Franz Herren 26.11.2016
2. Die AfD
Die AfD präsentiert sich halt neben ihren teils rechtsradikalen Weltansichten immer wieder auch als eine reine Chaos Partei. Konservative Werte repräsentiert das nun wirklich nicht.
Profdoc1 26.11.2016
3. Das ist ja großartig....
wie die AfD aufzeigt, wie sehr sie demokratieunfähig ist.

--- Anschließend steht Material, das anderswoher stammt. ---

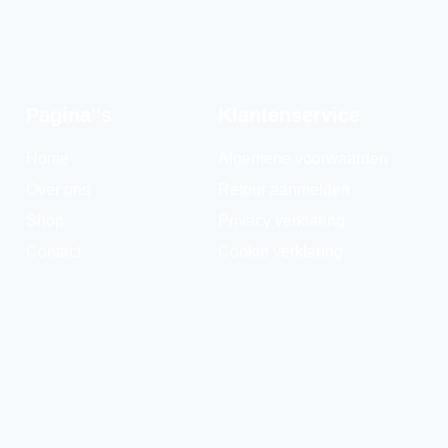
Pagina''s
Klantenservice
Home
Algemene voorwaarden
Over ons
Retour aanmelden
Shop
Privacy verklaring
Contact
Cookie verklaring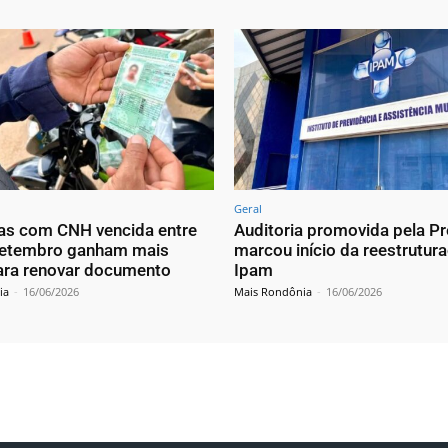
Geral
as com CNH vencida entre
Auditoria promovida pela Pr
setembro ganham mais
marcou início da reestrutur
ra renovar documento
Ipam
ia
-
16/06/2026
Mais Rondônia
-
16/06/2026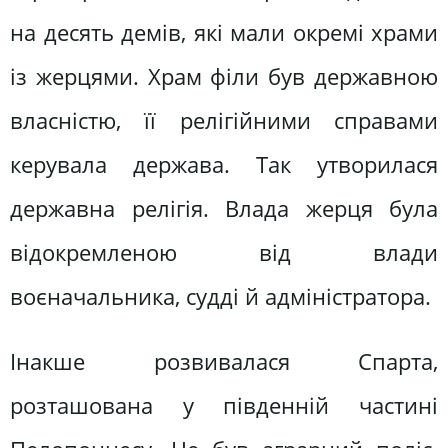
на десять демів, які мали окремі храми
із жерцями. Храм філи був державною
власністю, її релігійними справами
керувала держава. Так утворилася
державна релігія. Влада жерця була
відокремленою від влади
воєначальника, судді й адміністратора.
Інакше розвивалася Спарта,
розташована у південній частині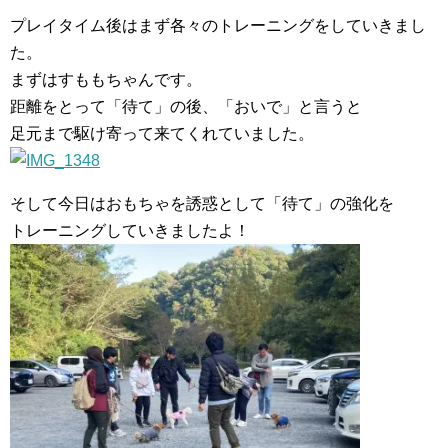
プレイタイム後はまず各々のトレーニングをしていきまし
た。
まずはすももちゃんです。
距離をとって「待て」の後、「おいで」と言うと
足元まで駆け寄って来てくれていました。
そして今日はおもちゃを誘惑として「待て」の強化を
トレーニングしていきましたよ！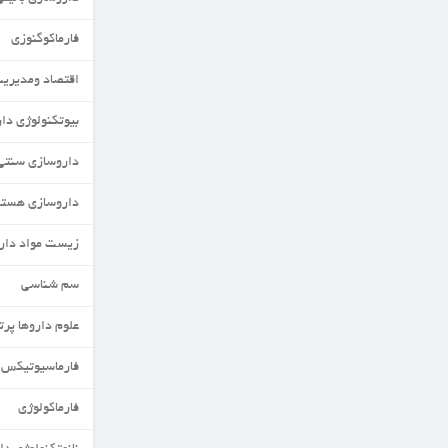
فارماکوگنوزی
اقتصاد ومدیریت دارو
بیوتکنولوژی دارویی
داروسازی سنتی
داروسازی هسته ای
زیست مواد دارویی
سم شناسی
علوم داروها پرتوزا
فارماسیوتیکس
فارماکولوژی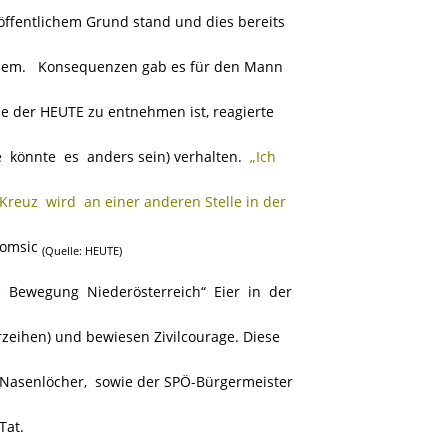
ffentlichem Grund stand und dies bereits
lem. Konsequenzen gab es für den Mann
e der HEUTE zu entnehmen ist, reagierte
e könnte es anders sein) verhalten.
.
„
Ich
euz wird an einer anderen Stelle in der
Tomsic
(Quelle: HEUTE)
re Bewegung Niederösterreich“ Eier in der
zeihen) und bewiesen Zivilcourage. Diese
Nasenlöcher, sowie der SPÖ-Bürgermeister
Tat.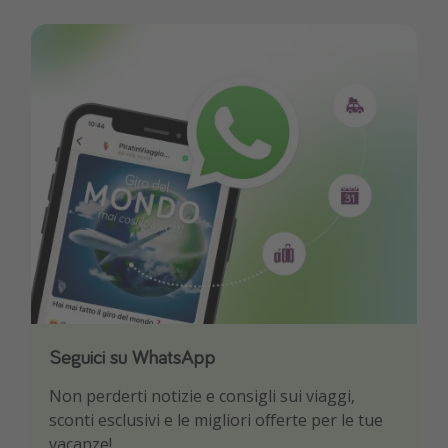
Seguici su WhatsApp
Scarica la nostra App
Non perderti notizie e consigli sui viaggi,
Sii il primo a conoscere le migliori offerte di
sconti esclusivi e le migliori offerte per le tue
viaggio
vacanze!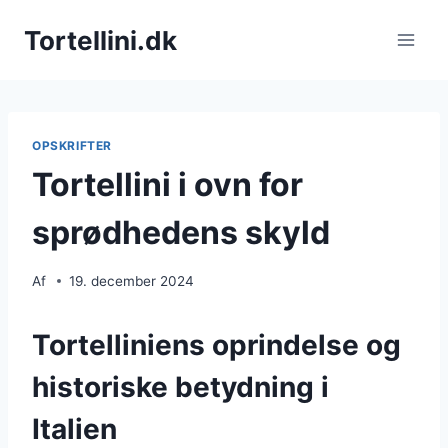
Fortsæt
Tortellini.dk
til
indhold
OPSKRIFTER
Tortellini i ovn for
sprødhedens skyld
Af
19. december 2024
Tortelliniens oprindelse og
historiske betydning i
Italien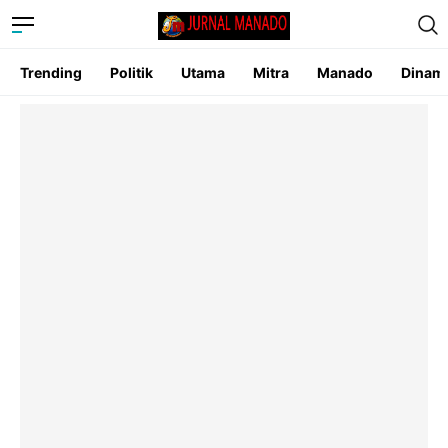
Trending
Politik
Utama
Mitra
Manado
Dinam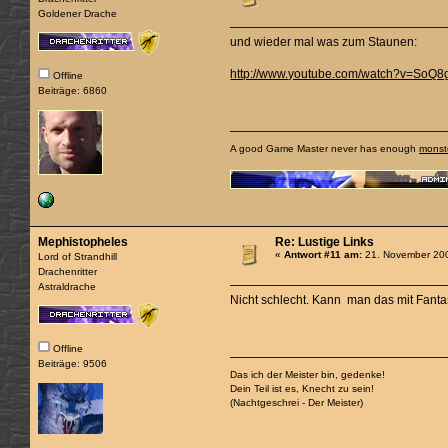
Goldener Drache
und wieder mal was zum Staunen:
http://www.youtube.com/watch?v=SoQ
Offline
Beiträge: 6860
A good Game Master never has enough
monst
Mephistopheles
Re: Lustige Links
«
Antwort #11 am:
21. November 200
Lord of Strandhill
Drachenritter
Astraldrache
Nicht schlecht. Kann man das mit Fa
Offline
Beiträge: 9506
Das ich der Meister bin, gedenke!
Dein Teil ist es, Knecht zu sein!
(Nachtgeschrei - Der Meister)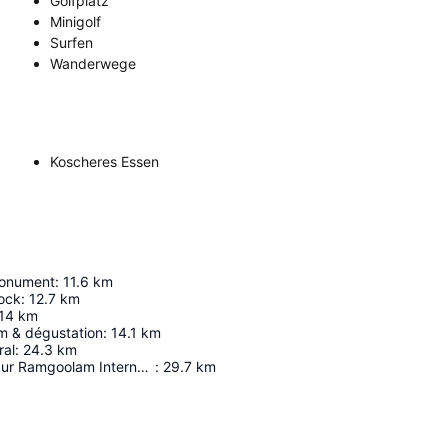
Golfplatz
Minigolf
Surfen
Wanderwege
Koscheres Essen
Monument
:
11.6
km
rock
:
12.7
km
14
km
m & dégustation
:
14.1
km
ral
:
24.3
km
Sir Seewoosagur Ramgoolam International Airport
:
29.7
km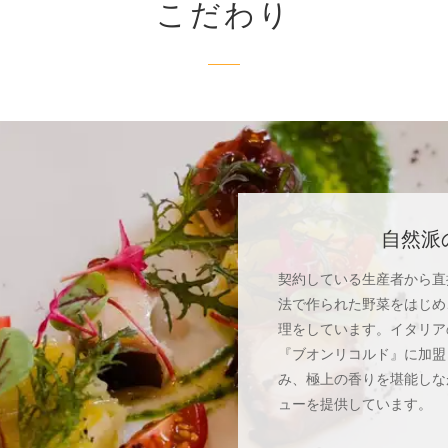
こだわり
自然派
契約している生産者から直
法で作られた野菜をはじめ
理をしています。イタリア
『ブオンリコルド』に加盟
み、極上の香りを堪能しな
ューを提供しています。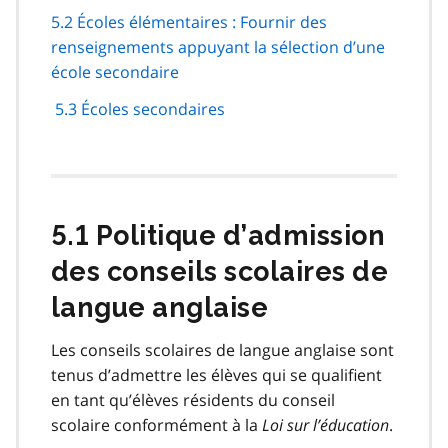
5.2 Écoles élémentaires : Fournir des
renseignements appuyant la sélection d’une
école secondaire
5.3 Écoles secondaires
5.1 Politique d’admission
des conseils scolaires de
langue anglaise
Les conseils scolaires de langue anglaise sont
tenus d’admettre les élèves qui se qualifient
en tant qu’élèves résidents du conseil
scolaire conformément à la
Loi sur l’éducation
.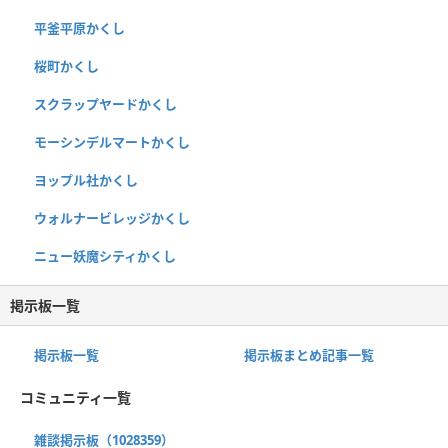
平釜平原かくし
桜町かくし
スクラップヤードかくし
モーシンデルマートかくし
ヨップル社かくし
ウォルナービレッジかくし
ニュー妖魔シティかくし
掲示板一覧
掲示板一覧
掲示板まとめ記事一覧
コミュニティ一覧
雑談掲示板（1028359）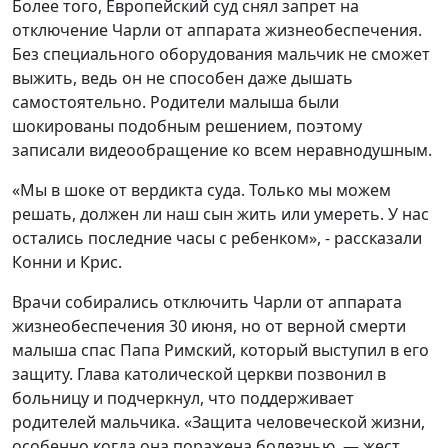
Более того, Европейский суд снял запрет на
отключение Чарли от аппарата жизнеобеспечения.
Без специального оборудования мальчик не сможет
выжить, ведь он не способен даже дышать
самостоятельно. Родители малыша были
шокированы подобным решением, поэтому
записали видеообращение ко всем неравнодушным.
«Мы в шоке от вердикта суда. Только мы можем
решать, должен ли наш сын жить или умереть. У нас
остались последние часы с ребенком», - рассказали
Конни и Крис.
Врачи собирались отключить Чарли от аппарата
жизнеобеспечения 30 июня, но от верной смерти
малыша спас Папа Римский, который выступил в его
защиту. Глава католической церкви позвонил в
больницу и подчеркнул, что поддерживает
родителей мальчика. «Защита человеческой жизни,
особенно когда она поражена болезнью, — жест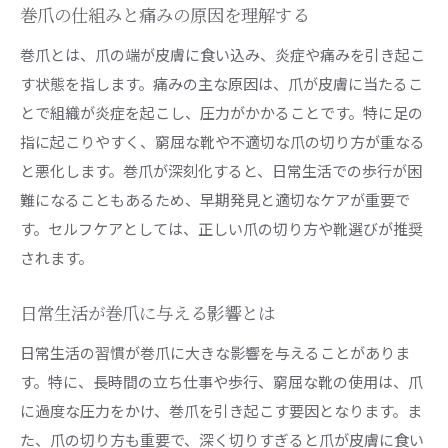
巻爪の仕組みと痛みの原因を理解する
日常的に取り入れたいマッサージテクニック
爪を保護するためのクッションの使い方
巻爪とは、爪の端が皮膚に食い込み、炎症や痛みを引き起こ
す状態を指します。痛みの主な原因は、爪が皮膚に当たるこ
巻爪対策に効果的なクリームとその使い方
とで組織が炎症を起こし、圧力がかかることです。特に足の
セルフケアを続ける際の注意点
指に起こりやすく、窮屈な靴や不適切な爪の切り方が重なる
正しい爪の切り方が巻爪の痛みを軽減する
と悪化します。巻爪が深刻化すると、日常生活での歩行が困
巻爪になりにくい爪の形とは
難になることもあるため、早期発見と適切なケアが重要で
爪切りのポイント：角を丸くしすぎない
す。セルフケアとしては、正しい爪の切り方や靴選びが推奨
最適な爪の長さを保つ秘訣
されます。
頻繁に切るべきか、それとも間隔を空けるべき
か
日常生活が巻爪に与える影響とは
爪切り以外のケアツールの選び方
日常生活の習慣が巻爪に大きな影響を与えることがありま
爪を切るタイミングが痛みに与える影響
す。特に、長時間の立ち仕事や歩行、窮屈な靴の使用は、爪
に過度な圧力をかけ、巻爪を引き起こす要因となります。ま
巻爪の痛みに効く足浴のすすめ
た、爪の切り方も重要で、深く切りすぎると爪が皮膚に食い
足浴で得られる具体的な効果とは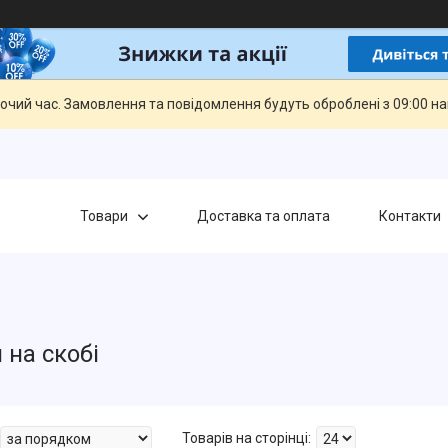
бочий час. Замовлення та повідомлення будуть оброблені з 09:00 н
Товари
Доставка та оплата
Контакти
 на скобі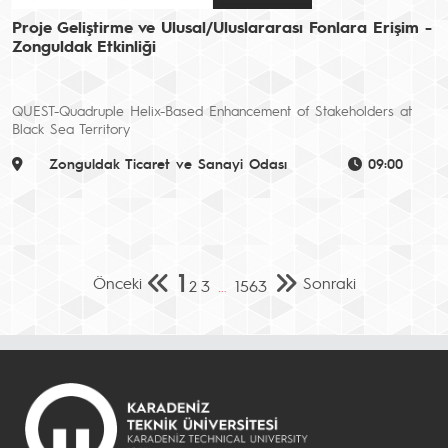
Proje Geliştirme ve Ulusal/Uluslararası Fonlara Erişim -
Zonguldak Etkinliği
QUEST-Quadruple Helix-Based Enhancement of Stakeholders at
Black Sea Territory
Zonguldak Ticaret ve Sanayi Odası
09:00
1
Önceki
Sonraki
2
3
…
1563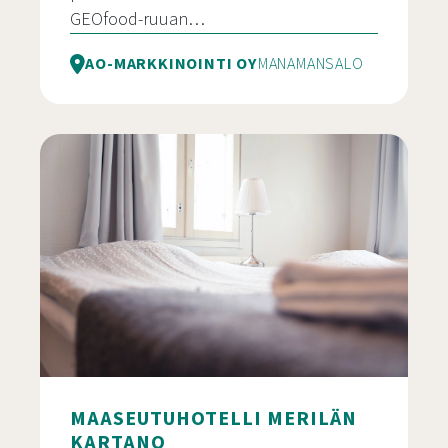
GEOfood-ruuan…
AO-MARKKINOINTI OY
MANAMANSALO
Manamansalon Portin GEOfood-ravintola
MAASEUTUHOTELLI MERILÄN
KARTANO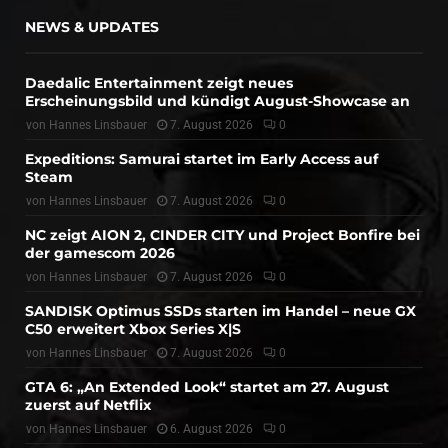
NEWS & UPDATES
Daedalic Entertainment zeigt neues
Erscheinungsbild und kündigt August-Showcase an
von
Hannes Linsbauer
7. August 2026
0
Expeditions: Samurai startet im Early Access auf
Steam
von
Hannes Linsbauer
7. August 2026
0
NC zeigt AION 2, CINDER CITY und Project Bonfire bei
der gamescom 2026
von
Hannes Linsbauer
7. August 2026
0
SANDISK Optimus SSDs starten im Handel – neue GX
C50 erweitert Xbox Series X|S
von
Hannes Linsbauer
7. August 2026
0
GTA 6: „An Extended Look“ startet am 27. August
zuerst auf Netflix
von
Hannes Linsbauer
6. August 2026
0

Hier ist sozusagen in einem Living Lab zu besichtigen, warum die AfD es mit demokratischen Geflogenheiten offensichtlich nicht sehr genau nimmt. Will heißen, dass sie als Partei wohl kaum die Bevölkerung eines demokratischen Landes räpräsentieren kann, da sie keinerlei Vorbildfunktion besitzt.
jjcamera 26.11.2016
4. Einheitspartei?
Bei Parteiversammlungen ist es üblich, dass kontroverse Meinungen bei manchmal hitzig geführten Debatten auf den Tisch kommen. Ich kenne keine Partei bei uns, bei der das nicht so wäre - außer vielleicht bei der SPD.
gratiola 26.11.2016
5. Was solls
Wer kann sich an den Steine werfenden spätere Aussenminister Fischer etc. erinnern!? Wer kann sich an die chaostragenden Versammlungen der Grünen erinnern? Alles vergessen? Heute wollen einige diese Chaoten zur deutschen politischen Führungsriege schreiben.